そんな事情を、僕は渚と一緒に自転車を押しながら、家のほうへ歩きつつ話した。
「佑馬君ってダンジョンに行っているんだ? あそこってモンスターが出るんでしょ? 危ないんじゃないの?」
「奥に入ればモンスターが出るけど、僕が行くのは入口から近いところだけだからね。そこなら大丈夫なんだよ」
「へえ、そうなんだ。でも、そんな入り口近くでも自分でお弁当を買えるくらいお金が稼げるんだ」
「うん、そうだよ。最初は親と言い合いをして気晴らしに入っただけだったんだけどね。それなら入口で土でも掘って売ったらどうだってダンジョン入口にいる監視員のおじさんに言われて、最近はそれが趣味みたいになっちゃっているんだ」
「へえ、すごいなぁ。うちはあんまりお金がないけど、自分で働いて稼ぐなんてしたことないよ。佑馬君は大人なんだね」
「そんなことないよ。ただ遊びでやっているだけだし、別に穴を掘って土を集めるのは子どもの僕らだってできるんだから」
薄暗くなった路地を二人で歩きながら話し続ける。
渚は僕がダンジョンでお金を稼いだという話を聞いて、自分には無理そうだと言う。
だけど、そんなことは全然ない。
効率はわからないけど、お惣菜一つ分くらいならだれでも稼げると思う。
入り口近くならモンスターも出ないし、危険はほとんどない。
「あ、いいこと思いついた。それなら渚も一緒にダンジョンで穴掘りしてみないか? 稼いだお金は二人で分ければ妹さんに食べ物を買って帰ることもできると思うよ」
「ううん……それはちょっと難しいかな。妹はまだ小さいから、家に一人で残すわけにはいかないんだ。今は家で寝ているからお弁当を買いに出たけど、一人っきりにさせるとすぐ泣くしね」
「そっか。じゃあ、妹と一緒に来ればいいよ。別に穴掘りを一緒にしなくてもいいからさ。僕は明日もダンジョンに行くから、遊びに来る感覚でどう?」
「ダンジョンかー。そうだなあ、家に帰って妹に聞いてみるよ。妹がダンジョンに行きたいって言ったら二人で佑馬君のところに行ってみようかな」
「オッケー。
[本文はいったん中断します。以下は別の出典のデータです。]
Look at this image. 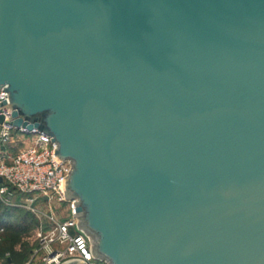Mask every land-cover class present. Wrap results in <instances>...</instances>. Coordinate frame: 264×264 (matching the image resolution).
<instances>
[{"label":"water","instance_id":"water-1","mask_svg":"<svg viewBox=\"0 0 264 264\" xmlns=\"http://www.w3.org/2000/svg\"><path fill=\"white\" fill-rule=\"evenodd\" d=\"M4 92L98 258L264 264V0H0Z\"/></svg>","mask_w":264,"mask_h":264},{"label":"built area","instance_id":"built-area-1","mask_svg":"<svg viewBox=\"0 0 264 264\" xmlns=\"http://www.w3.org/2000/svg\"><path fill=\"white\" fill-rule=\"evenodd\" d=\"M4 102H8L6 92L0 93V116L4 117L0 123V201L25 209L39 220L35 236L39 246L23 264H109L93 254V241L75 218V201L66 199L62 179L72 170L71 162L58 159V145L49 135L10 126L12 112H3ZM13 144H17L15 152L8 148ZM16 194L24 198L15 200ZM60 204L67 206L64 212H59Z\"/></svg>","mask_w":264,"mask_h":264},{"label":"trees","instance_id":"trees-1","mask_svg":"<svg viewBox=\"0 0 264 264\" xmlns=\"http://www.w3.org/2000/svg\"><path fill=\"white\" fill-rule=\"evenodd\" d=\"M19 211L21 209L5 206L0 201V229H4L0 232V259L4 258L0 264H23L33 250L27 239L31 237L32 230L37 229L39 221L26 210L25 214L14 222L13 217Z\"/></svg>","mask_w":264,"mask_h":264},{"label":"rangeland","instance_id":"rangeland-1","mask_svg":"<svg viewBox=\"0 0 264 264\" xmlns=\"http://www.w3.org/2000/svg\"><path fill=\"white\" fill-rule=\"evenodd\" d=\"M21 147V144H19V147L18 148H20ZM8 148H10L11 150H12V152H15L16 150L15 149H17V144L16 145H12V146H9ZM24 198V196H21V195H15V200H21V199H23ZM41 202H43V201H39L38 203H37V205L38 204H41ZM4 204V203H3ZM5 205V204H4ZM6 206V205H5ZM66 205L65 204H60V209H59V212H64V210H66ZM25 212H26V210L25 209H21V211H19L18 213H16L15 214V217H13V221L15 222L17 219H19V217H21V216H23L24 214H25ZM39 221V220H38ZM38 225H39V223H38ZM35 236H36V228L35 229H33L32 230V234H31V237H29L28 239H27V242L28 243H30V247L34 250V249H36L38 246H39V242L35 239ZM32 250V251H33ZM31 256H32V252L30 253V255H29V257H28V259H30L31 258ZM4 261V258H2V259H0V263L1 262H3Z\"/></svg>","mask_w":264,"mask_h":264}]
</instances>
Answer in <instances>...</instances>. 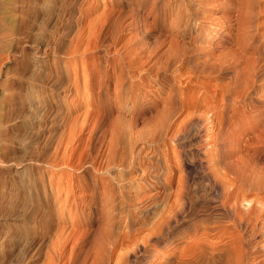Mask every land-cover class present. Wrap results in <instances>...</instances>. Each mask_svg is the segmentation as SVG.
I'll return each instance as SVG.
<instances>
[{"label": "rangeland", "instance_id": "obj_1", "mask_svg": "<svg viewBox=\"0 0 264 264\" xmlns=\"http://www.w3.org/2000/svg\"><path fill=\"white\" fill-rule=\"evenodd\" d=\"M165 114L150 155L180 151L176 176L192 186L208 184L199 158L226 160L264 200V0H0V264H46L65 234L85 242L58 264H86L112 133L148 144ZM144 200L124 205L116 231L129 211L142 219Z\"/></svg>", "mask_w": 264, "mask_h": 264}, {"label": "bare ground", "instance_id": "obj_2", "mask_svg": "<svg viewBox=\"0 0 264 264\" xmlns=\"http://www.w3.org/2000/svg\"><path fill=\"white\" fill-rule=\"evenodd\" d=\"M130 73L133 74L132 70ZM135 102L134 95L128 98V103ZM168 115H163L161 126L155 127L148 144H139L130 127L120 126L112 133L106 166L97 169V172L109 173V178L96 179L98 185L104 183V229L100 238L91 241L86 257L89 259L84 263L254 264L258 259L257 249L264 248L263 241H257L258 237L264 236V200L260 197L249 199L253 188L249 178L244 173H232V163L226 160L199 158L201 164L206 163L201 171L208 184L192 186L189 175L176 176V171L186 166V158L180 151L166 159L159 154L150 155L153 144L167 139L162 137L161 131ZM183 130L186 128L180 126L171 137L178 138ZM219 167L224 171H219ZM165 168H172L173 172L163 171ZM146 176L156 177L146 180ZM141 178L147 184L140 187L136 181ZM175 184L176 187L165 194V190ZM153 185L158 191L149 196L132 195V192L142 195ZM117 198L120 206L115 203ZM144 198L151 201L148 212L142 211V219L134 220L133 212L128 210L125 217L127 230L116 231V217L124 211V205L134 207ZM62 236H58L49 252L46 251L49 255L46 264H58L65 258L69 245L73 249L84 245V237ZM175 244L178 249L168 253ZM252 248L255 250L251 251Z\"/></svg>", "mask_w": 264, "mask_h": 264}]
</instances>
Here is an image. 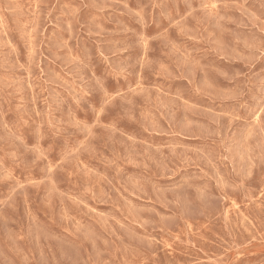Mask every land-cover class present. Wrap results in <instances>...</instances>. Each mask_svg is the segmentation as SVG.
<instances>
[{
    "label": "rangeland",
    "instance_id": "obj_1",
    "mask_svg": "<svg viewBox=\"0 0 264 264\" xmlns=\"http://www.w3.org/2000/svg\"><path fill=\"white\" fill-rule=\"evenodd\" d=\"M0 264H264V0H0Z\"/></svg>",
    "mask_w": 264,
    "mask_h": 264
},
{
    "label": "bare ground",
    "instance_id": "obj_2",
    "mask_svg": "<svg viewBox=\"0 0 264 264\" xmlns=\"http://www.w3.org/2000/svg\"><path fill=\"white\" fill-rule=\"evenodd\" d=\"M261 111V110H260Z\"/></svg>",
    "mask_w": 264,
    "mask_h": 264
}]
</instances>
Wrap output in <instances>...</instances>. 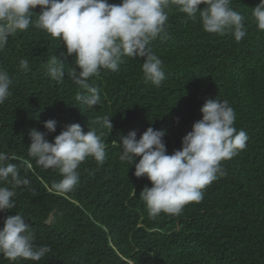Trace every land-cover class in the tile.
<instances>
[{
  "label": "trees",
  "instance_id": "trees-1",
  "mask_svg": "<svg viewBox=\"0 0 264 264\" xmlns=\"http://www.w3.org/2000/svg\"><path fill=\"white\" fill-rule=\"evenodd\" d=\"M0 264H264V0H0Z\"/></svg>",
  "mask_w": 264,
  "mask_h": 264
}]
</instances>
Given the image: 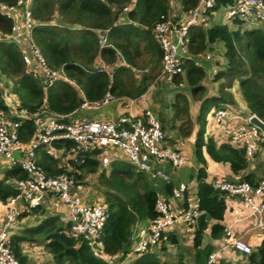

僕は朝からダンジョンにいると思うから、いつでも来なよ」
残念、断られちゃったか。
渚も一緒に穴掘りをしてくれるなら、きっと楽しいと思うし。
……ほんの少しだけ、作業も楽になるかもしれない。
土嚢袋に土を入れたり、運んでくれるだけでも助かるのに。
だけど、小学生の妹を一人にできないっていうのだから、無理強いはできないか。
明日来るかどうかはわからないけれど、約束した以上僕は朝からダンジョンに行こう。
そんなことを考えながら、家の方向が分かれる交差点で渚と別れた。
僕は途中にある小さな公園に寄り、デカ盛り焼肉弁当ご飯大盛と総菜セットを食べてから帰宅した。